Updated on: 14 December,2014 11:58 AM IST  | 
AFP |

When a tsunami engulfed Indonesia's Aceh a decade ago, it not only killed tens of thousands of people but also wiped the slate clean in the conflict-racked, poverty-stricken province and paved the way for peace

Destructive tsunami also brought peace to conflict-riven Aceh

Banda Aceh: When a tsunami engulfed Indonesia's Aceh a decade ago, it not only killed tens of thousands of people but also wiped the slate clean in the conflict-racked, poverty-stricken province and paved the way for peace.


The province on the northern tip of Sumatra island was ill-prepared,disaster struck in ruins, mired in poverty and with barely any functioning infrastructure after almost three decades of conflict. Rebels in Aceh had spent years fighting against the central government for an independent state, a conflict that left at least 15,000 people dead, and a heavy military presence kept the area cut off from the outside world.


In the immediate aftermath of the tsunami, triggered by a huge undersea earthquake off Sumatra on December 26, 2004, there was only a chilling silence from Aceh and it was not until several days later that the full scale of the destruction became clear.


Almost 170,000 people were killed in the archipelago, the vast majority in Aceh, by far the biggest death toll in any single country. More than 220,000 people died in countries around the Indian Ocean, with Thailand and Sri Lanka also hard hit. The disaster triggered a huge global relief and reconstruction effort that has been a success in Aceh.

But just as importantly, it finally persuaded the rebels and Jakarta to strike a peace deal that has held to this day. "It's clear that the tsunami hastened the peace process," said Sidney Jones, director of Jakarta-based think-tank the Institute for Policy Analysis of Conflict (IPAC), adding that "the chances of returning to conflict are very, very, very small".

Prospects for peace were already looking better before the tsunami, with a new government in Jakarta that seemed more determined to resolve the conflict and signs the rebels were growing weary, but the disaster provided the final push. Under the deal between the Free Aceh Movement (GAM) and Jakarta, which was signed in Helsinki in August, 2005, the rebels agreed to give up their demands for independence in exchange for greater autonomy.

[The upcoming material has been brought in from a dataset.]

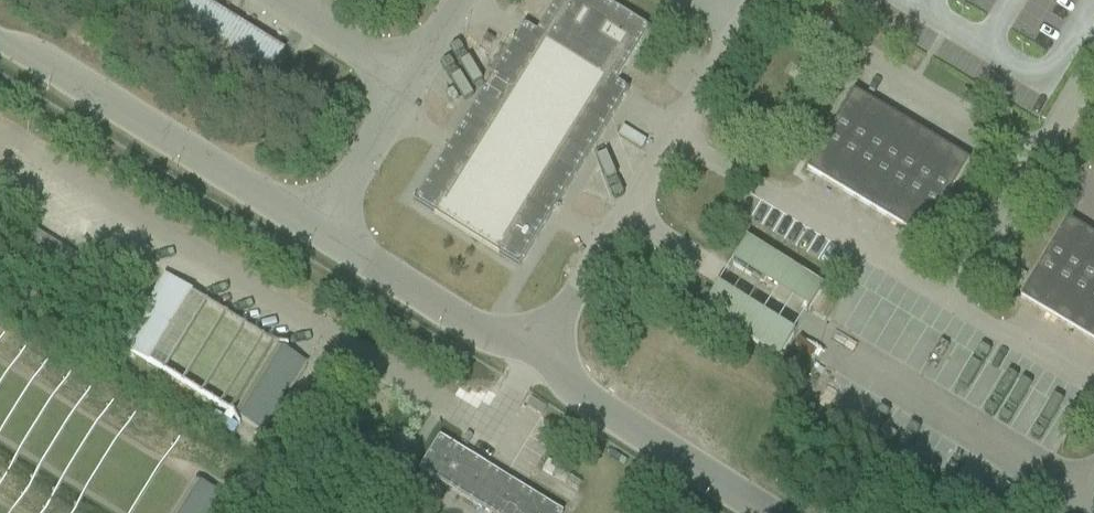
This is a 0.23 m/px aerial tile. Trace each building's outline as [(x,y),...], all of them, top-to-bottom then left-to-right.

GAM fighters laid down their arms and Jakarta withdrew non-local troops and weapons and police from Aceh, and granted an amnesty to rebels and political prisoners. After a decade of post-tsunami reconstruction and nine years of peace, Aceh has been transformed. Provincial capital Banda Aceh is a pleasant, mid-size Indonesian city with few visible scars remaining from the disaster.